The implementation started off smoothly, the cargo ecosystem and rust compiler make getting setup a breeze on Fedora, but the seconds after tell a different headache. See, in retrospect I can admit it was my lack of patience and wanting to get the program finished which made the overall process lackluster:

  • The moment I started writing code to iterate over the dataset directory, the borrow checker decided to bully me over a single string (the file name).
  • An hour or few later, and I was now being interrogated for following the serade_json examples for unmarshalling the json datasets. Not a problem, just a small integration lesson that was easier to resolve than the first.
  • By the next weekend when I resumed development, no matter how much Googling I did, I couldn’t figure out how to properly append to a mutable vector the various items.

Most of the problems I encountered derived from my lack of experience using Rust, and more so I imagine my design didn’t jive with how Rust applications are supposed to be written. It was this experience which actually has me considering printing out the Rust Book and going over it lesson by lesson. Still, my drive to finish the project led me down a different path: rewrite in Go.
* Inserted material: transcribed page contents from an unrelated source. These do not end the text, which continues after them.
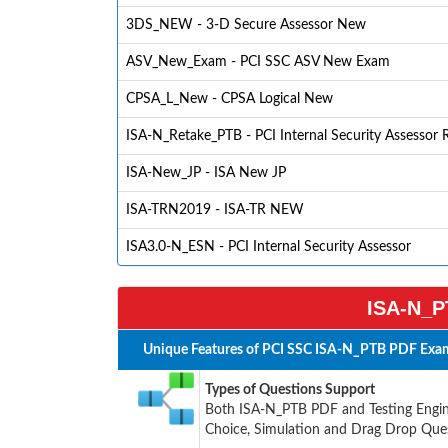
3DS_NEW - 3-D Secure Assessor New
ASV_New_Exam - PCI SSC ASV New Exam
CPSA_L_New - CPSA Logical New
ISA-N_Retake_PTB - PCI Internal Security Assessor 
ISA-New_JP - ISA New JP
ISA-TRN2019 - ISA-TR NEW
ISA3.0-N_ESN - PCI Internal Security Assessor
ISA-N_P
Unique Features of PCI SSC ISA-N_PTB PDF Exam
Types of Questions Support
Both ISA-N_PTB PDF and Testing Engine
Choice, Simulation and Drag Drop Ques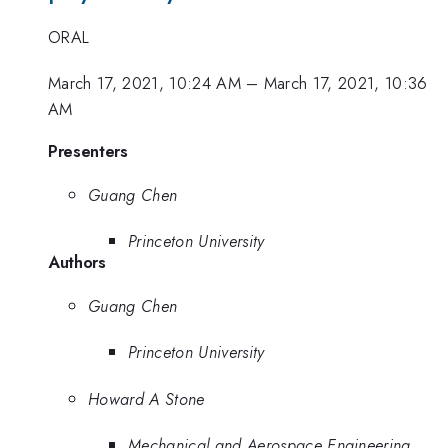
ORAL
March 17, 2021, 10:24 AM
–
March 17, 2021, 10:36
AM
Presenters
Guang Chen
Princeton University
Authors
Guang Chen
Princeton University
Howard A Stone
Mechanical and Aerospace Engineering,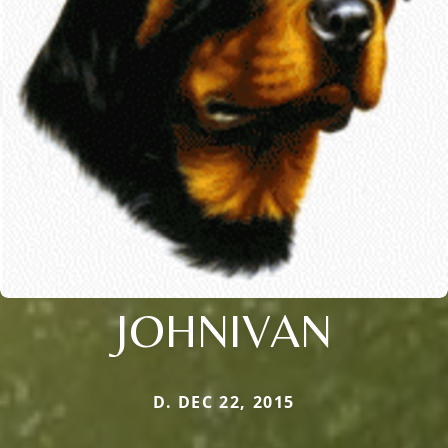
JOHNIVAN
D. DEC 22, 2015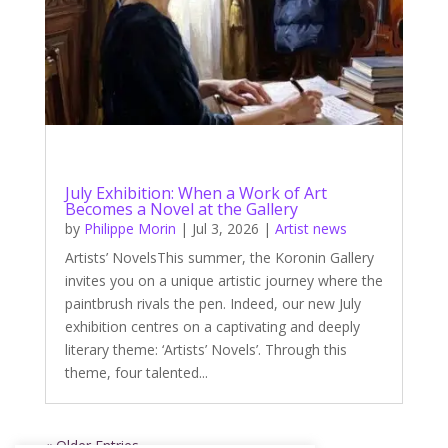
July Exhibition: When a Work of Art
Becomes a Novel at the Gallery
by
Philippe Morin
|
Jul 3, 2026
|
Artist news
Artists’ NovelsThis summer, the Koronin Gallery
invites you on a unique artistic journey where the
paintbrush rivals the pen. Indeed, our new July
exhibition centres on a captivating and deeply
literary theme: ‘Artists’ Novels’. Through this
theme, four talented...
« Older Entries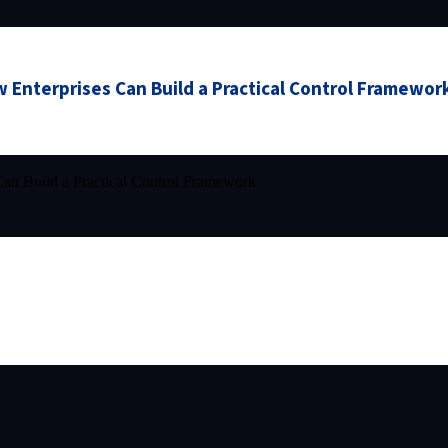
 Enterprises Can Build a Practical Control Framewor
an Build a Practical Control Framework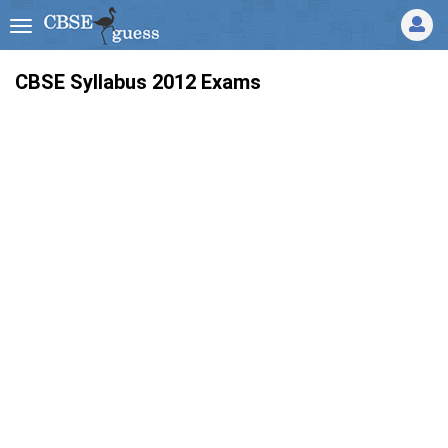
CBSE Syllabus 2012 Exams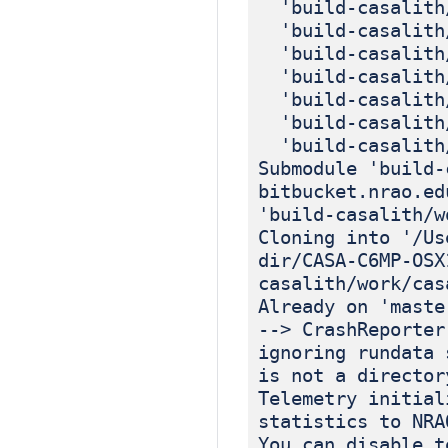
'build-casalith/
'build-casalith/
'build-casalith/
'build-casalith/
'build-casalith/
'build-casalith/
'build-casalith/
Submodule 'build-
bitbucket.nrao.ed
'build-casalith/w
Cloning into '/Us
dir/CASA-C6MP-OSX
casalith/work/cas
Already on 'maste
--> CrashReporter
ignoring rundata 
is not a director
Telemetry initial
statistics to NRA
You can disable t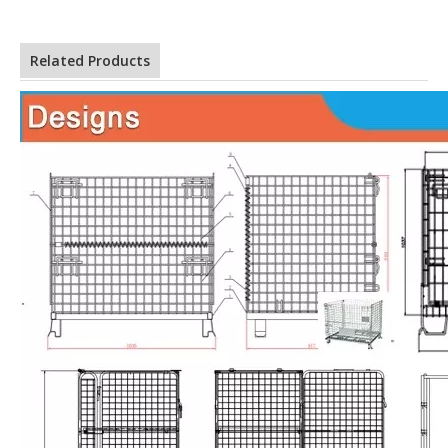
Related Products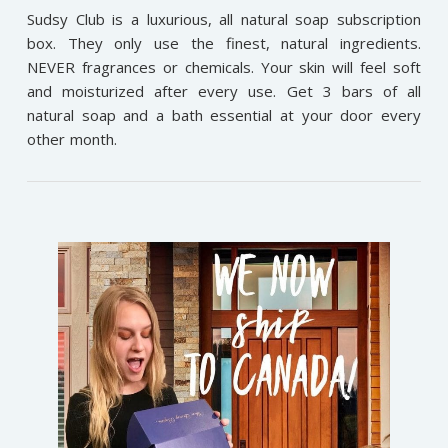
Sudsy Club is a luxurious, all natural soap subscription
box. They only use the finest, natural ingredients.
NEVER fragrances or chemicals. Your skin will feel soft
and moisturized after every use. Get 3 bars of all
natural soap and a bath essential at your door every
other month.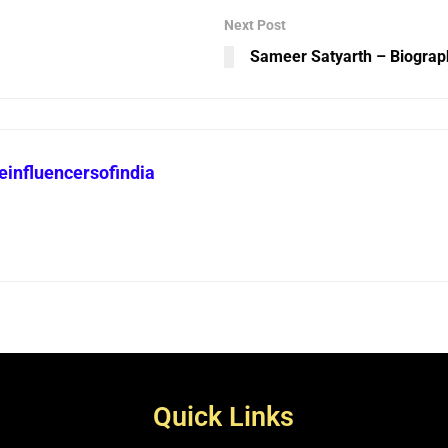
Next Post
Sameer Satyarth – Biograp
heinfluencersofindia
Quick Links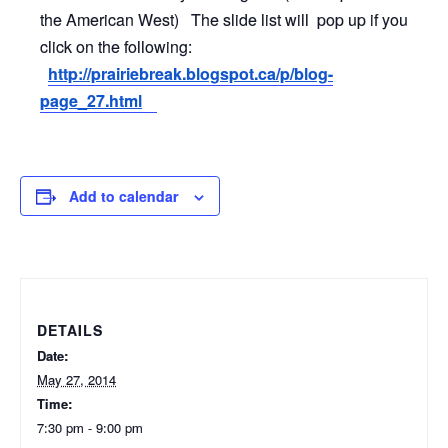
the American West) The slide list will pop up if you
click on the following:
http://prairiebreak.blogspot.
ca/p/blog-
page_27.html
Add to calendar
DETAILS
Date:
May 27, 2014
Time:
7:30 pm - 9:00 pm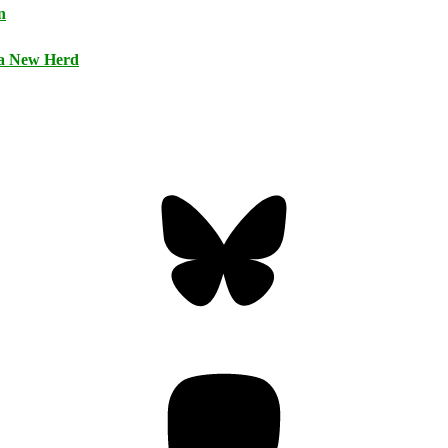
n
 a New Herd
Bluesky
Threa
Mastodon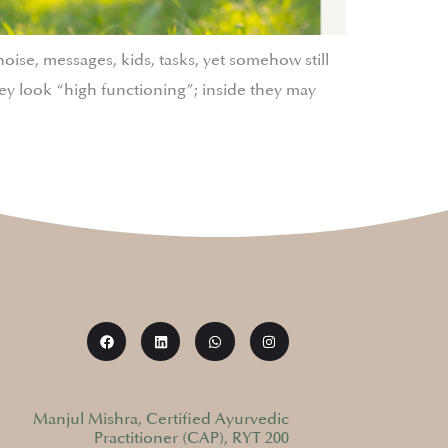
se, messages, kids, tasks, yet somehow still
y look “high functioning”; inside they may
Manjul Mishra, Certified Ayurvedic
Practitioner (CAP), RYT 200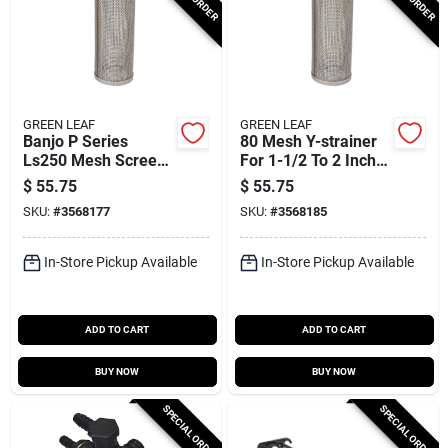
GREEN LEAF
GREEN LEAF
Banjo P Series
80 Mesh Y-strainer
Ls250 Mesh Screen,
For 1-1/2 To 2 Inch
2-19/32 In Dia, 50
Pipes
$
55.75
$
55.75
Mesh, Poly/stainless
SKU:
#
3568177
SKU:
#
3568185
Steel
In-Store Pickup Available
In-Store Pickup Available
ADD TO CART
ADD TO CART
BUY NOW
BUY NOW
SPECIAL ORDER
SPECIAL ORDER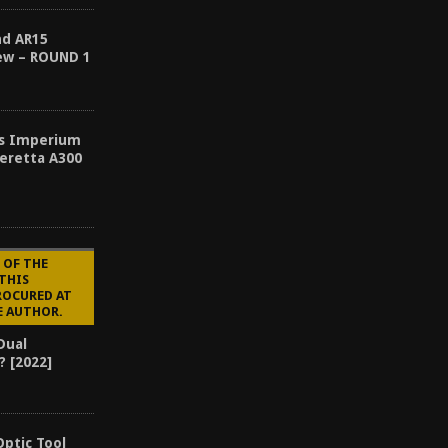
nd AR15
ew – ROUND 1
es Imperium
eretta A300
 OF THE
 THIS
ROCURED AT
E AUTHOR.
Dual
? [2022]
Optic Tool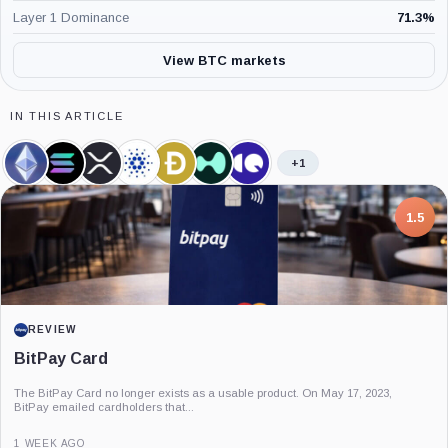
Layer 1 Dominance
71.3
%
View BTC markets
IN THIS ARTICLE
+1
Ethereum,
Solana,
XRP,
Cardano,
Dogecoin,
Hyperliquid,
CryptoQuant,
Coin
Coin
Coin
Coin
Coin
Coin
Company
7.5
PROJECT REPORT
G Coin: Playnance’s On-Chain Entertainment
Economy
An independent analysis of G Coin, covering its role in Playnance’s on-chain
entertainment ecosystem, token utility, tokenomics, audits,...
3 MONTHS AGO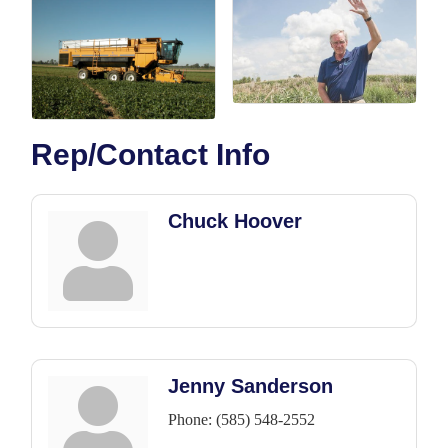
Rep/Contact Info
Chuck Hoover
Jenny Sanderson
Phone:
(585) 548-2552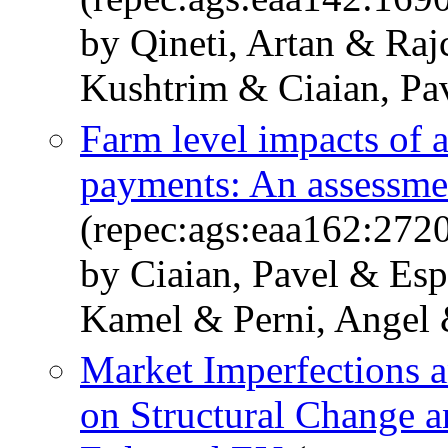
by Qineti, Artan & Raj
Kushtrim & Ciaian, Pa
Farm level impacts of 
payments: An assessm
(repec:ags:eaa162:272
by Ciaian, Pavel & Esp
Kamel & Perni, Angel
Market Imperfections a
on Structural Change a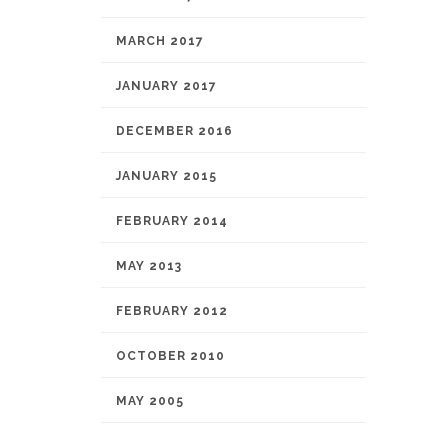
MARCH 2017
JANUARY 2017
DECEMBER 2016
JANUARY 2015
FEBRUARY 2014
MAY 2013
FEBRUARY 2012
OCTOBER 2010
MAY 2005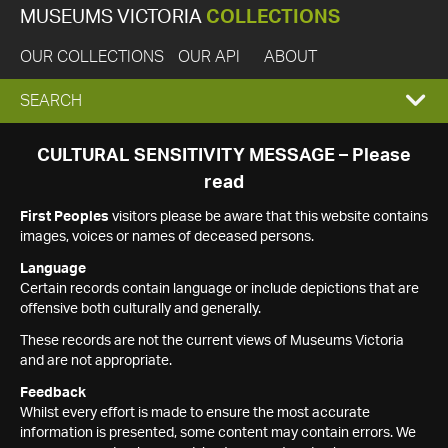
MUSEUMS VICTORIA
COLLECTIONS
OUR COLLECTIONS
OUR API
ABOUT
EXPAND
SEARCH
SEARCH
CULTURAL SENSITIVITY MESSAGE – Please
read
BOX
First Peoples
visitors please be aware that this website contains
images, voices or names of deceased persons.
Language
Certain records contain language or include depictions that are
offensive both culturally and generally.
These records are not the current views of Museums Victoria
and are not appropriate.
Feedback
Whilst every effort is made to ensure the most accurate
information is presented, some content may contain errors. We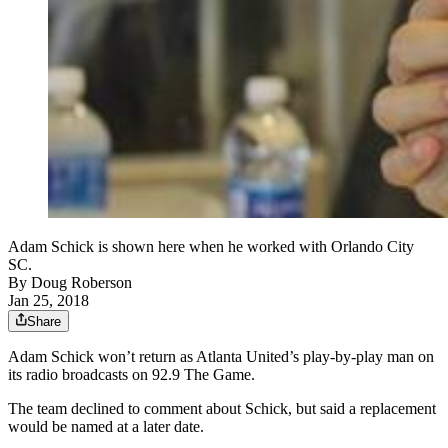
Adam Schick is shown here when he worked with Orlando City
SC.
By
Doug Roberson
Jan 25, 2018
Share
Adam Schick won’t return as Atlanta United’s play-by-play man on
its radio broadcasts on 92.9 The Game.
The team declined to comment about Schick, but said a replacement
would be named at a later date.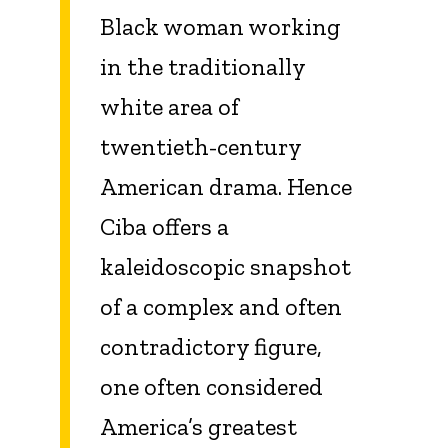
Black woman working
in the traditionally
white area of
twentieth-century
American drama. Hence
Ciba offers a
kaleidoscopic snapshot
of a complex and often
contradictory figure,
one often considered
America’s greatest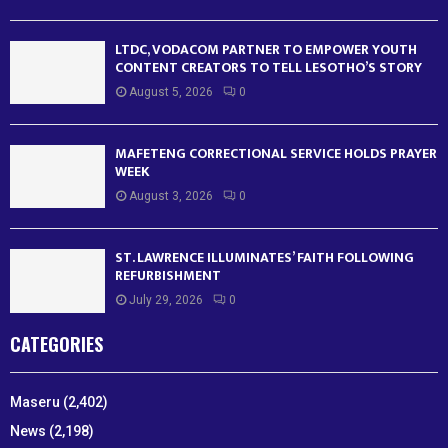
LTDC, VODACOM PARTNER TO EMPOWER YOUTH
CONTENT CREATORS TO TELL LESOTHO’S STORY
August 5, 2026
0
MAFETENG CORRECTIONAL SERVICE HOLDS PRAYER
WEEK
August 3, 2026
0
ST. LAWRENCE ILLUMINATES’ FAITH FOLLOWING
REFURBISHMENT
July 29, 2026
0
CATEGORIES
Maseru
(2,402)
News
(2,198)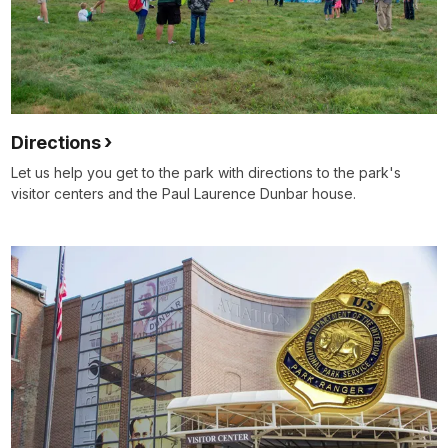
Directions
Let us help you get to the park with directions to the park's
visitor centers and the Paul Laurence Dunbar house.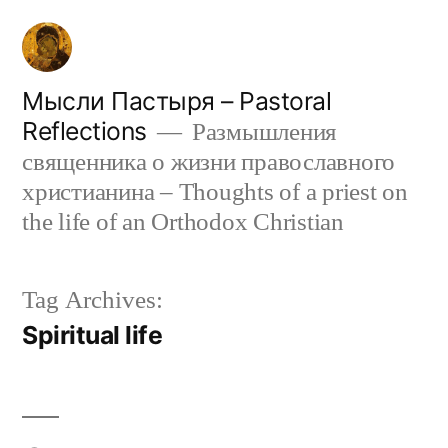
Skip
to
content
Мысли Пастыря – Pastoral
Reflections
Размышления
священника о жизни православного
христианина – Thoughts of a priest on
the life of an Orthodox Christian
Tag Archives:
Spiritual life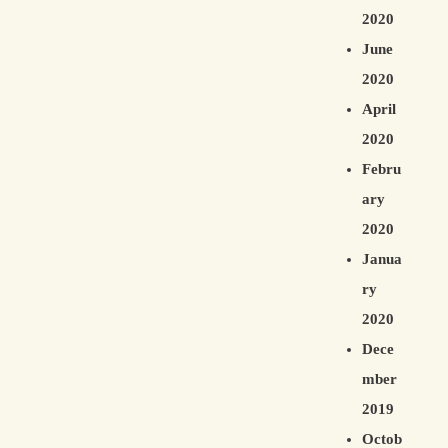
2020
June
2020
April
2020
Febru
ary
2020
Janua
ry
2020
Dece
mber
2019
Octob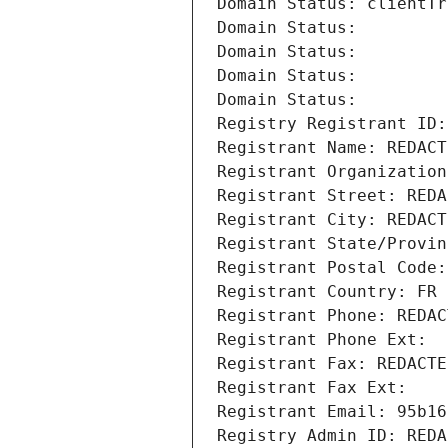
Domain Status: clientTr
Domain Status: 
Domain Status: 
Domain Status: 
Domain Status: 
Registry Registrant ID:
Registrant Name: REDACT
Registrant Organization
Registrant Street: REDA
Registrant City: REDACT
Registrant State/Provin
Registrant Postal Code:
Registrant Country: FR
Registrant Phone: REDAC
Registrant Phone Ext:
Registrant Fax: REDACTE
Registrant Fax Ext:
Registrant Email: 95b16
Registry Admin ID: REDA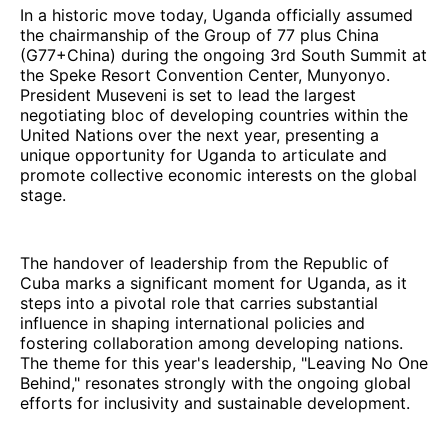
In a historic move today, Uganda officially assumed
the chairmanship of the Group of 77 plus China
(G77+China) during the ongoing 3rd South Summit at
the Speke Resort Convention Center, Munyonyo.
President Museveni is set to lead the largest
negotiating bloc of developing countries within the
United Nations over the next year, presenting a
unique opportunity for Uganda to articulate and
promote collective economic interests on the global
stage.
The handover of leadership from the Republic of
Cuba marks a significant moment for Uganda, as it
steps into a pivotal role that carries substantial
influence in shaping international policies and
fostering collaboration among developing nations.
The theme for this year's leadership, "Leaving No One
Behind," resonates strongly with the ongoing global
efforts for inclusivity and sustainable development.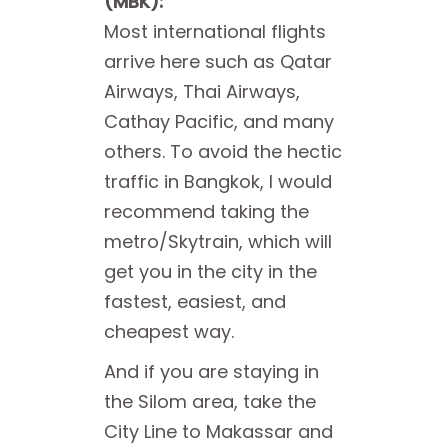
(MBK):
Most international flights
arrive here such as Qatar
Airways, Thai Airways,
Cathay Pacific, and many
others. To avoid the hectic
traffic in Bangkok, I would
recommend taking the
metro/Skytrain, which will
get you in the city in the
fastest, easiest, and
cheapest way.
And if you are staying in
the Silom area, take the
City Line to Makassar and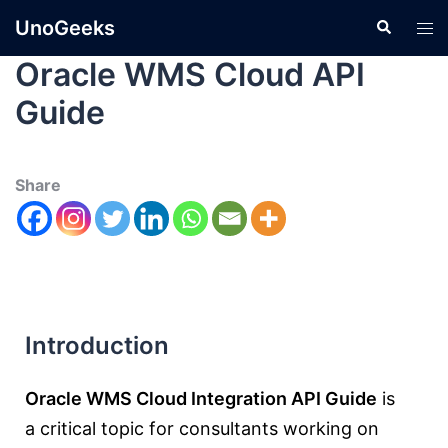
UnoGeeks
Oracle WMS Cloud API
Guide
Share
Introduction
Oracle WMS Cloud Integration API Guide
is
a critical topic for consultants working on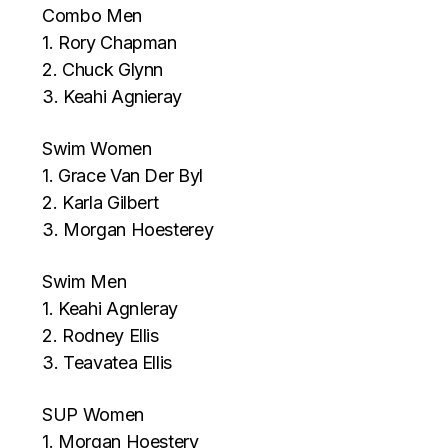
Combo Men
1. Rory Chapman
2. Chuck Glynn
3. Keahi Agnieray
Swim Women
1. Grace Van Der Byl
2. Karla Gilbert
3. Morgan Hoesterey
Swim Men
1. Keahi AgnIeray
2. Rodney Ellis
3. Teavatea Ellis
SUP Women
1. Morgan Hoestery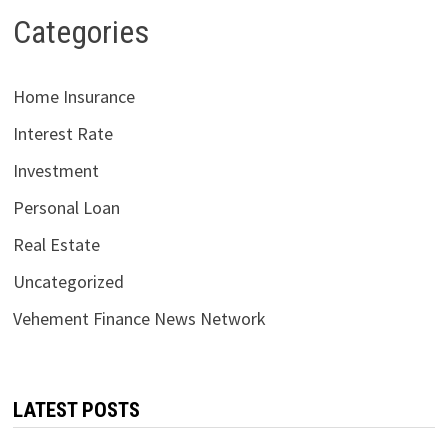
Categories
Home Insurance
Interest Rate
Investment
Personal Loan
Real Estate
Uncategorized
Vehement Finance News Network
LATEST POSTS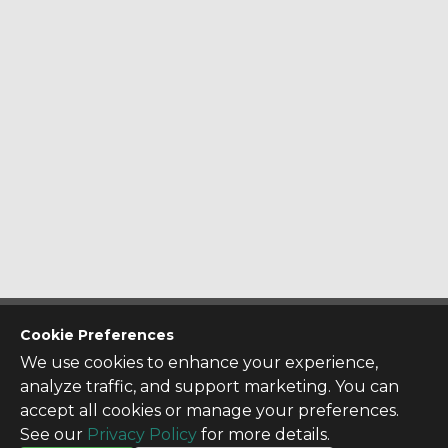
CONTACT US
Cookie Preferences
Contact Us
We use cookies to enhance your experience,
SITE INFO
analyze traffic, and support marketing. You can
All Products
accept all cookies or manage your preferences.
TERMS
See our
Privacy Policy
for more details.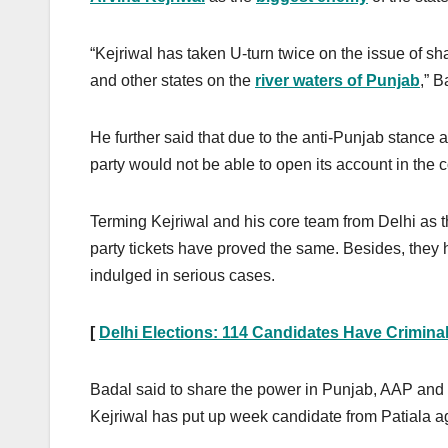
“Kejriwal has taken U-turn twice on the issue of sha
and other states on the
river waters of Punjab
,” B
He further said that due to the anti-Punjab stance 
party would not be able to open its account in the
Terming Kejriwal and his core team from Delhi as t
party tickets have proved the same. Besides, they 
indulged in serious cases.
[
Delhi Elections: 114 Candidates Have Crimina
Badal said to share the power in Punjab, AAP and C
Kejriwal has put up week candidate from Patiala a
Originally, I wanted to experiment with Rust, but I can accept when I’ve lost interest in pushing forward with a specific goal when similar ones can be implemented instead; for those curious I’ve included a snippet of the (terrible) Rust code that was writing.

fn main() {
    let mut languages: HashMap<String, Vec<Item>> = HashMap::new();

    for file in fs::read_dir("./data").unwrap() {
        let path: path::PathBuf = file.unwrap().path();
        let language = extract_language_from_path(path.clone());

        let dataset = transform_data_to_objects(path);

        if !languages.contains_key(&language) {
            languages
                .insert(
                    language.clone(),
                    dataset.expect("failed to load dataset").items,
                )
                .expect("failed to enter new language into hashmap");
        } else {
            languages
                .get_key_value(&language)
                .expect("failed to retrieve key")
                .1
                .append(&mut dataset.expect("failed to load dataset").items)
        }

        for language in languages {
            println!("{} {}", language.0, language.1.capacity())
        }
    }
}

// returns the language using string parsing, given that all files are formated
// as `languages-repositories-<LANG>-<YEAR>.json`
fn extract_language_from_path(path: path::PathBuf) -> String {
    path.to_str()
        .expect("failed to convert path to string")
        .trim()
        .split("-")
        .nth(2)
        .unwrap()
        .to_string()
}

fn transform_data_to_objects(
    path: path::PathBuf,
) -> Result<LanguageResponse, serde_path_to_error::Error<Error>> {
    let deserializer = &mut serde_json::Deserializer::from_reader(
        fs::File::open(path).expect("failed to open file"),
    );

    serde_path_to_error::deserialize(deserializer)
}

I won’t go over the Go implementation since I’m saving that for another blog post, but I will conclude this post with the following: I stopped writing the program in Rust purely because of my own faults, not the language itself. I still look forward to learning and using it in the future, but the timeframe and expectations of this project didn’t align with my original idea to use Rust; simply put Rust demands you write good code, a task of which I’m still learning to do.

So with that being said, did your repo make the list?